Searchable means that ValueChoice([3,5,7]) can return a value of 3, 5, or 7 according to the predefined search strategy. For example, nn.conv2d(3, 16, ValueChoice([3,5,7])) can be decoded as nn.conv2d(3, 16, 3), nn.conv2d(3, 16, 5), or nn.conv2d(3, 16, 7).

I have two questions about ValueChoice implementation, and I wish you can give me some suggestions:

how to decode ValueChoice into a value
during the search process, ValueChoice returns a different value at different epoch. My second question is how to change or inherit weights of modules. For example, at the 1-st epoch, ValueChoice returns 3, then we obtain nn.conv2d(3, 16, 3); but if ValueChoice returns 5 at the 2-nd epoch, then we obtain nn.conv2d(3, 16, 5). Can these two convolutional operations share weights?

Valerio_Biscione · March 14, 2021, 6:14am

There are many ways of doing this

import numpy as np
import torch.nn as nn 
class ValueChoice():
    def __init__(self, values):
        self.values = values
        np.random.shuffle(self.values)

    def __iter__(self):
        for i in self.values:
            yield i

a = ValueChoice([1, 2, 3])
i = iter(a)
print(nn.Conv2d(next(i), 2, 3)) # Conv2d(2, 2, kernel_size=(3, 3), stride=(1, 1))
print(nn.Conv2d(next(i), 2, 3)) # Conv2d(3, 2, kernel_size=(3, 3), stride=(1, 1))
print(nn.Conv2d(next(i), 2, 3)) # Conv2d(1, 2, kernel_size=(3, 3), stride=(1, 1))
print(nn.Conv2d(next(i), 2, 3)) # this will give StopIteration error: not enough values.

However, this will do what you ask, but not what you want.

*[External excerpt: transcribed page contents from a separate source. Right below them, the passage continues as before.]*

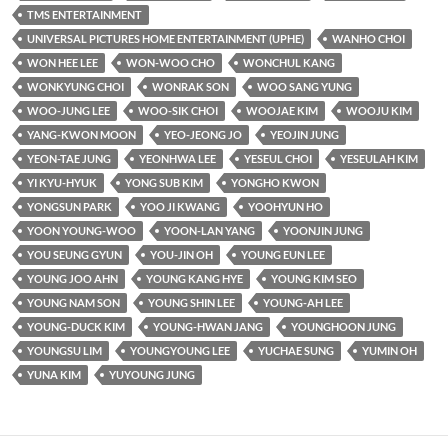
TMS ENTERTAINMENT
UNIVERSAL PICTURES HOME ENTERTAINMENT (UPHE)
WANHO CHOI
WON HEE LEE
WON-WOO CHO
WONCHUL KANG
WONKYUNG CHOI
WONRAK SON
WOO SANG YUNG
WOO-JUNG LEE
WOO-SIK CHOI
WOOJAE KIM
WOOJU KIM
YANG-KWON MOON
YEO-JEONG JO
YEOJIN JUNG
YEON-TAE JUNG
YEONHWA LEE
YESEUL CHOI
YESEULAH KIM
YI KYU-HYUK
YONG SUB KIM
YONGHO KWON
YONGSUN PARK
YOO JI KWANG
YOOHYUN HO
YOON YOUNG-WOO
YOON-LAN YANG
YOONJIN JUNG
YOU SEUNG GYUN
YOU-JIN OH
YOUNG EUN LEE
YOUNG JOO AHN
YOUNG KANG HYE
YOUNG KIM SEO
YOUNG NAM SON
YOUNG SHIN LEE
YOUNG-AH LEE
YOUNG-DUCK KIM
YOUNG-HWAN JANG
YOUNGHOON JUNG
YOUNGSU LIM
YOUNGYOUNG LEE
YUCHAE SUNG
YUMIN OH
YUNA KIM
YUYOUNG JUNG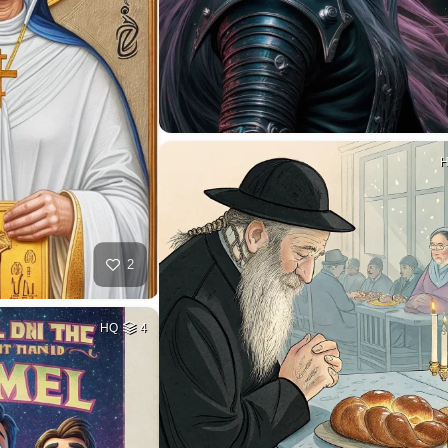
2
HQ
4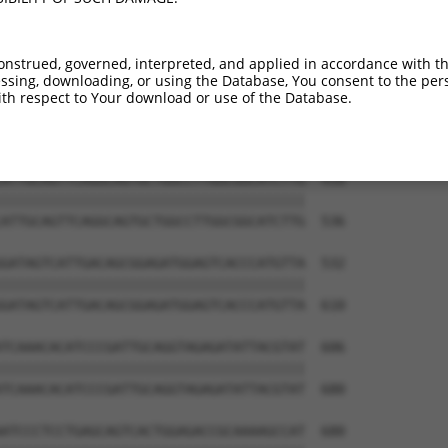
GTTCATGGAGCAAGTGGTTTTTAAATATCTTCGAGCTG  310

||||||||||||||||||||||||||||||||||||||

GTTCATGGAGCAAGTGGTTTTTAAATATCTTCGAGCTG  388

onstrued, governed, interpreted, and applied in accordance with t
sing, downloading, or using the Database, You consent to the perso
CACTCAATACACCAGAAAACAGAGAGTATCTTGCAGAA  384

th respect to Your download or use of the Database.
||||||||||||||||||||||||||||||||||||||

CACTCAATACACCAGAAAACAGAGAGTATCTTGCAGAA  462

ATTGCAGTTCAGGCAGTGCTGGCCTTGGCGGCATCTTG  458

||||||||||||||||||||||||||||||||||||||

ATTGCAGTTCAGGCAGTGCTGGCCTTGGCGGCATCTTG  536

GATAGTCATTGACAGCGGAGATGGAGTCACCCATGTTA  532

||||||||||||||||||||||||||||||||||||||

GATAGTCATTGACAGCGGAGATGGAGTCACCCATGTTA  610

TCAAACACATCCCGATTGCAGGTAGAGATATTACGTAT  606

||||||||||||||||||||||||||||||||||||||

TCAAACACATCCCGATTGCAGGTAGAGATATTACGTAT  680

ATCCCTCCTGAGCAGTCACTGGAGACCGCAAAAGCCAT  680
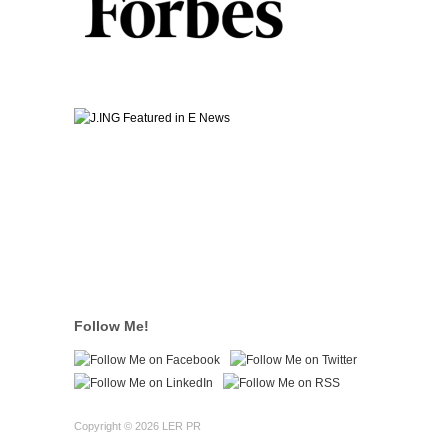
Follow Me!
Copyright © 2026 LER PR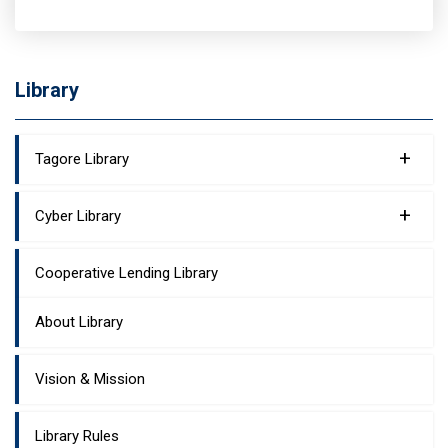
Library
+
Tagore Library
+
Cyber Library
Cooperative Lending Library
About Library
Vision & Mission
Library Rules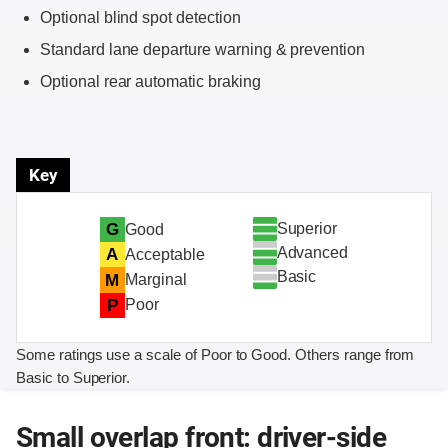
Optional blind spot detection
Standard lane departure warning & prevention
Optional rear automatic braking
Key
Superior
G
Good
Advanced
A
Acceptable
Basic
M
Marginal
P
Poor
Some ratings use a scale of Poor to Good. Others range from
Basic to Superior.
Small overlap front: driver-side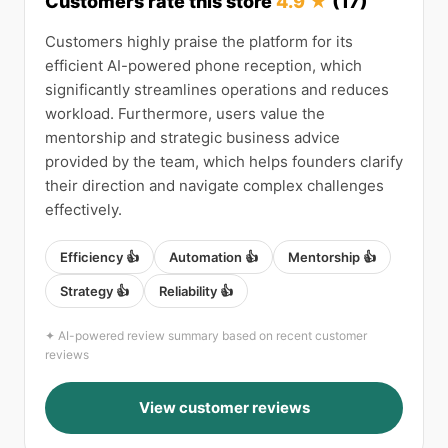
Customers rate this store
4.9 ★
(17)
Customers highly praise the platform for its
efficient AI-powered phone reception, which
significantly streamlines operations and reduces
workload. Furthermore, users value the
mentorship and strategic business advice
provided by the team, which helps founders clarify
their direction and navigate complex challenges
effectively.
Efficiency 👍
Automation 👍
Mentorship 👍
Strategy 👍
Reliability 👍
✦ AI-powered review summary based on recent customer
reviews
View customer reviews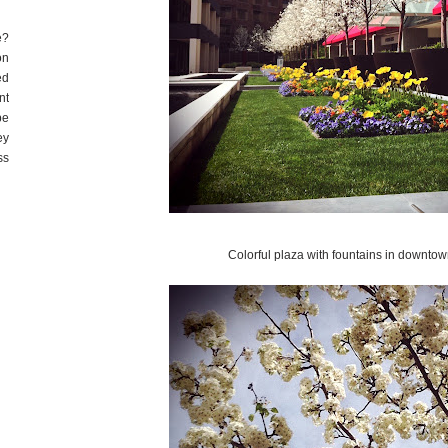
e?
on
ed
nt
be
ey
ss
Colorful plaza with fountains in downto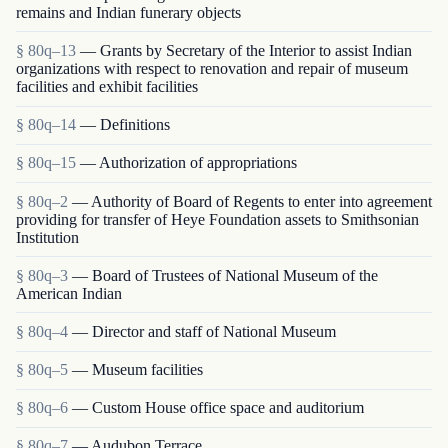
remains and Indian funerary objects
§ 80q–13
— Grants by Secretary of the Interior to assist Indian
organizations with respect to renovation and repair of museum
facilities and exhibit facilities
§ 80q–14
— Definitions
§ 80q–15
— Authorization of appropriations
§ 80q–2
— Authority of Board of Regents to enter into agreement
providing for transfer of Heye Foundation assets to Smithsonian
Institution
§ 80q–3
— Board of Trustees of National Museum of the
American Indian
§ 80q–4
— Director and staff of National Museum
§ 80q–5
— Museum facilities
§ 80q–6
— Custom House office space and auditorium
§ 80q–7
— Audubon Terrace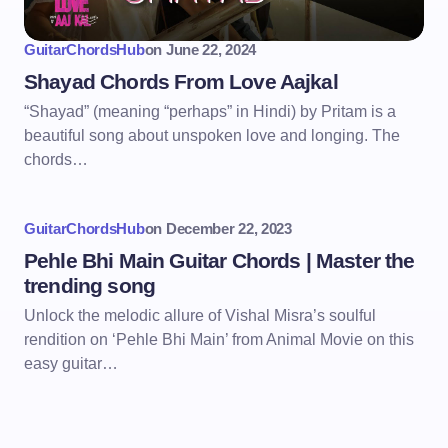
GuitarChordsHub
on
June 22, 2024
Shayad Chords From Love Aajkal
“Shayad” (meaning “perhaps” in Hindi) by Pritam is a
beautiful song about unspoken love and longing. The
chords…
GuitarChordsHub
on
December 22, 2023
Pehle Bhi Main Guitar Chords | Master the
trending song
Unlock the melodic allure of Vishal Misra’s soulful
rendition on ‘Pehle Bhi Main’ from Animal Movie on this
easy guitar…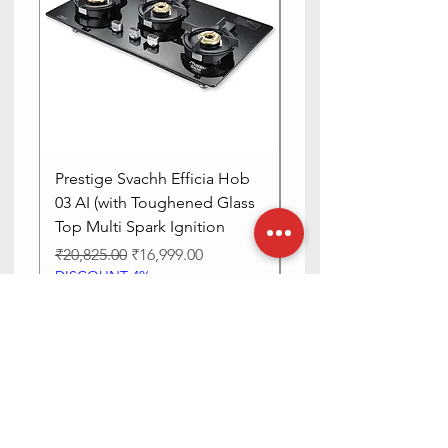
Prestige Svachh Efficia Hob
Prestige Svachh Effic
03 AI (with Toughened Glass
Hob LP Gas Table|On
Top Multi Spark Ignition
Advanced Auto Igniti
Regular Price
Sale Price
Regular Price
₹20,825.00
₹16,999.00
₹13,515.00
DISCOUNT 4%
DISCOUNT 4%
Add to Cart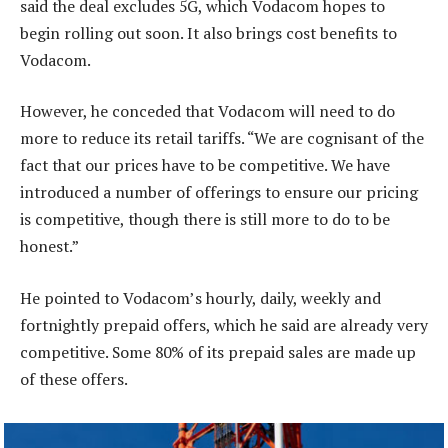
said the deal excludes 5G, which Vodacom hopes to
begin rolling out soon. It also brings cost benefits to
Vodacom.
However, he conceded that Vodacom will need to do
more to reduce its retail tariffs. “We are cognisant of the
fact that our prices have to be competitive. We have
introduced a number of offerings to ensure our pricing
is competitive, though there is still more to do to be
honest.”
He pointed to Vodacom’s hourly, daily, weekly and
fortnightly prepaid offers, which he said are already very
competitive. Some 80% of its prepaid sales are made up
of these offers.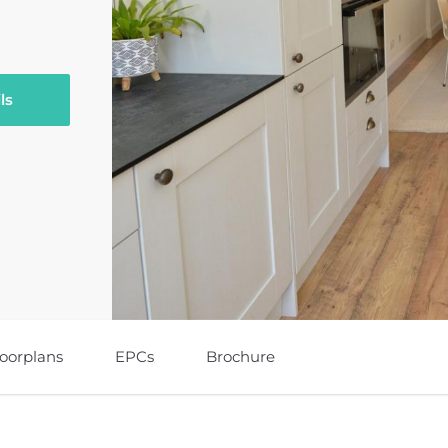
ls
loorplans
EPCs
Brochure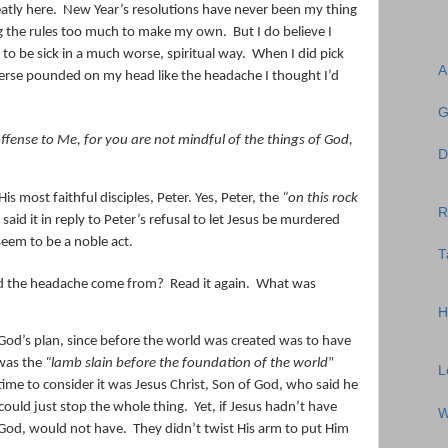
atly here.
New Year’s resolutions have never been my thing
king the rules too much to make my own.
But I do believe I
 to be sick in a much worse, spiritual way.
When I did pick
A
verse pounded on my head like the headache I thought I’d
G
fense to Me, for you are not mindful of the things of God,
D
 His most faithful disciples, Peter. Yes, Peter, the
“on this rock
R
said it in reply to Peter’s refusal to let Jesus be murdered
eem to be a noble act.
T
d the headache come from?
Read it again.
What was
H
God’s plan, since before the world was created was to have
was the
“lamb slain before the foundation of the world
”
L
time to consider it was Jesus Christ, Son of God, who said he
ould just stop the whole thing.
Yet, if Jesus hadn’t have
W
g God, would not have.
They didn’t twist His arm to put Him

If you have something like
kernel = ValueChoice([3, 5, 7])
out_ch = ValueChoice([16, 32, 64])

You may want to search all possible permutations of these values, and my solution won’t do that.

Instead of coding something yourself I would suggest you use a library for hyperparameter tuning, something like that Tune: Scalable Hyperparameter Tuning — Ray v2.0.0.dev0
Reinventing the wheel can be very fun and instructive, but also error prone and inefficient in the long run

You can find some ways of doing that, but not easily and probably it wouldn’t make much sense. The kernels have different size, so it isn’t clear how one would translate in the other.
If however you have a different number of filters, let’s say nn.Conv2d(3, 16, 3) and nn.Conv2d(3, 5, 3) and want to copy the first into the second, you could copy 5 random sampled filter from the nn.Conv2d(3, 16, 3) into nn.Conv2d(3, 5, 3). However, again, it seems quite a weird policy and I don’t personally think it’s a fruitful decision. But you are free to try.
Also, doing this copy is not going to be easy. Standard torch uses state_dict to check that all values matches, and in your case it will throw an error because, well, they don’t! So you need to write your own copy function. You will need to access the parameters through module.named_parameters() and then manually copying them.